The Matrix-Gaussian distribution
August 19, 2022 — February 16, 2023
Gupta and Nagar (1999):
The random matrix \(X(p \times n)\) is said to have a matrix variate normal distribution with mean matrix \(M(p \times n)\) and covariance matrix \(\Sigma \otimes \Psi\) where \(\Sigma(p \times p)>0\) and \(\Psi(n \times n)>0\), if \(\operatorname{vec}\left(X^{\prime}\right) \sim N_{p n}\left(\operatorname{vec}\left(M^{\prime}\right), \Sigma \otimes \Psi\right)\)
We shall use the notation \(X \sim N_{p, n}(M, \Sigma \otimes \Psi)\).
They prove the following theorem:
If \(X \sim N_{p, n}(M, \Sigma \otimes \Psi)\), then the p.d.f. of \(X\) is given by \[ \begin{array}{r} (2 \pi)^{-\frac{1}{2} n p} \operatorname{det}(\Sigma)^{-\frac{1}{2} n} \operatorname{det}(\Psi)^{-\frac{1}{2} p} \operatorname{etr}\left\{-\frac{1}{2} \Sigma^{-1}(X-M) \Psi^{-1}(X-M)^{\prime}\right\} \\ X \in \mathbb{R}^{p \times n}, M \in \mathbb{R}^{p \times n} \end{array} \]

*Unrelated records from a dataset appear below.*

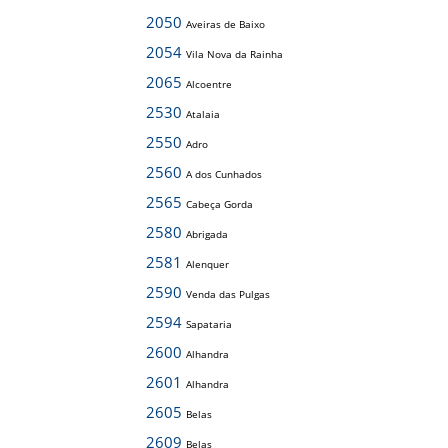
2050
Aveiras de Baixo
2054
Vila Nova da Rainha
2065
Alcoentre
2530
Atalaia
2550
Adro
2560
A dos Cunhados
2565
Cabeça Gorda
2580
Abrigada
2581
Alenquer
2590
Venda das Pulgas
2594
Sapataria
2600
Alhandra
2601
Alhandra
2605
Belas
2609
Belas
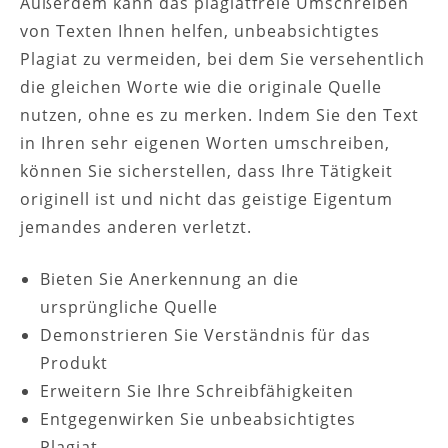
Außerdem kann das plagiatfreie Umschreiben
von Texten Ihnen helfen, unbeabsichtigtes
Plagiat zu vermeiden, bei dem Sie versehentlich
die gleichen Worte wie die originale Quelle
nutzen, ohne es zu merken. Indem Sie den Text
in Ihren sehr eigenen Worten umschreiben,
können Sie sicherstellen, dass Ihre Tätigkeit
originell ist und nicht das geistige Eigentum
jemandes anderen verletzt.
Bieten Sie Anerkennung an die
ursprüngliche Quelle
Demonstrieren Sie Verständnis für das
Produkt
Erweitern Sie Ihre Schreibfähigkeiten
Entgegenwirken Sie unbeabsichtigtes
Plagiat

Is this the same matrix normal as discussed in scipy.stats.matrix_normal
? If so
The probability density function for matrix_normal is \[ f(X)=(2 \pi)^{-\frac{m n}{2}}|U|^{-\frac{n}{2}}|V|^{-\frac{m}{2}} \exp \left(-\frac{1}{2} \operatorname{Tr}\left[U^{-1}(X-M) V^{-1}(X-M)^T\right]\right) \] where \(M\) is the mean, \(U\) the among-row covariance matrix, \(V\) the among-column covariance matrix. The allow_singular behaviour of the multivariate_normal distribution is not currently supported. Covariance matrices must be full rank. The matrix_normal distribution is closely related to the multivariate_normal distribution. Specifically, \(\operatorname{Vec}(X)\) (the vector formed by concatenating the columns of \(X\)) has a multivariate normal distribution with mean \(\operatorname{Vec}(M)\) and covariance \(V \otimes U\) (where \(\otimes\) is the Kronecker product). Sampling and pdf evaluation are \(\mathcal{O}\left(m^3+n^3+m^2 n+m n^2\right)\) for the matrix normal, but \(\mathcal{O}\left(m^3 n^3\right)\) for the equivalent multivariate normal, making this equivalent form algorithmically inefficient.
Looks right. For an actual introduction, the section in The Book of Statistical Proof proves some useful theorems in a consistent notation.